It's also likely that the current PARSE3 implementation will stick around and evolve into a less-featured-but-fast subset of the default combinators in UPARSE.

Having different parsing implementations for different needs isn't a bad thing. And I think it's time to get to work on nativizing UPARSE so it's not unusably slow. So it's time to more-or-less freeze the spec.

bradrn · June 14, 2025, 5:05am

If you want to see a practical implementation of streaming parser combinators, I suggest having a look at attoparsec.

hostilefork · June 15, 2025, 1:48am

Thanks! I've seen it, there's some complexity:

Parsing Huge Simulated Streams In Attoparsec | AE1020: Lazy Notebook

To get some forward motion and be able to start working on performance, I think I've made peace with the idea that it's better to build UPARSE coherently on top of the basic natives like FIND etc. and vet them on plain old series... making sure those primitives are rock solid.
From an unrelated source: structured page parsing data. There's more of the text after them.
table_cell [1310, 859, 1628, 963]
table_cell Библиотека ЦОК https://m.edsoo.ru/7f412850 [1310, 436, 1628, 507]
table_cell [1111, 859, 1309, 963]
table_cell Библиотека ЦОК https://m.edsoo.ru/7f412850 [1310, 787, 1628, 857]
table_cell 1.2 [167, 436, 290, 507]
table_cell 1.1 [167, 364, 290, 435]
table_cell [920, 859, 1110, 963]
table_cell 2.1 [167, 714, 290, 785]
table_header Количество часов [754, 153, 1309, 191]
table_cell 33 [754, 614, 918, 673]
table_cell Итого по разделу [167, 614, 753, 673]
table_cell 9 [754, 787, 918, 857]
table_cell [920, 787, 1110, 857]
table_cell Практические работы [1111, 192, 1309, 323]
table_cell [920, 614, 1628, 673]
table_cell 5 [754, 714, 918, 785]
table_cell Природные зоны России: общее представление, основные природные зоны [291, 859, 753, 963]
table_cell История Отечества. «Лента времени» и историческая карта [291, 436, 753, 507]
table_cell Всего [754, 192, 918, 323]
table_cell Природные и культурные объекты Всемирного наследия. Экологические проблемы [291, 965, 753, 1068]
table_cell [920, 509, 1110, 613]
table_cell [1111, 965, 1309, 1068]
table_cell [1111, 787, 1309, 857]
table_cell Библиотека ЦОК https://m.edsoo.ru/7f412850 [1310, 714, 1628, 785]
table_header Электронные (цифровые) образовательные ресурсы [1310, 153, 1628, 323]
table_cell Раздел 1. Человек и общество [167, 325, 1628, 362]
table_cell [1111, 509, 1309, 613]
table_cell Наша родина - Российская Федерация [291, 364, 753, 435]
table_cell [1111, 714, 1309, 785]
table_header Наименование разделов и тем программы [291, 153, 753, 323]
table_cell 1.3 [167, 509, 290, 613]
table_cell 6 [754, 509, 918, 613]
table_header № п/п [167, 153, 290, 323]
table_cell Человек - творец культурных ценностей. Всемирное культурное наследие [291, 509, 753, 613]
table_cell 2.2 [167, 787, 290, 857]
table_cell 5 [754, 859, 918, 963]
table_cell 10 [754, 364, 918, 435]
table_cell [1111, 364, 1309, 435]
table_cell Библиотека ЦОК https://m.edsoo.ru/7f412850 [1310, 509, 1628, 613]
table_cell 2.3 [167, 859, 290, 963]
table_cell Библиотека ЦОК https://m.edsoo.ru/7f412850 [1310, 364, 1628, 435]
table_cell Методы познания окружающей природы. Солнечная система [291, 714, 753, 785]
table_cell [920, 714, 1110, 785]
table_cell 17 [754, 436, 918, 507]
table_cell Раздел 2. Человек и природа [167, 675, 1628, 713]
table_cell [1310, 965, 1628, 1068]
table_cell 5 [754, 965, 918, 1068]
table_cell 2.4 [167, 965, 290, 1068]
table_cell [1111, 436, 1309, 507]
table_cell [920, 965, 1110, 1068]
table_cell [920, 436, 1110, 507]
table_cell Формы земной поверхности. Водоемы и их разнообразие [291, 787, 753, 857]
As I've previously mentioned:

Calling Combinators (Decoders?) as Normal Functions

I will point out that UPARSE builds on basics in ways that e.g. Red PARSE does not. Consider:
red>> find "abcd" ""
== none

red>> parse "abcd" ["" "abcd"]
== true
Is there a "" at the beginning of "abcd" or is there not? They have different answers because they don't run through a common code path.

UPARSE actually builds on FIND, and for this reason has a consistent answer:
>> find "abcd" ""
; first in pack of length 2
== "abcd"

>> parse "abcd" ["" "abcd"]
== "abcd"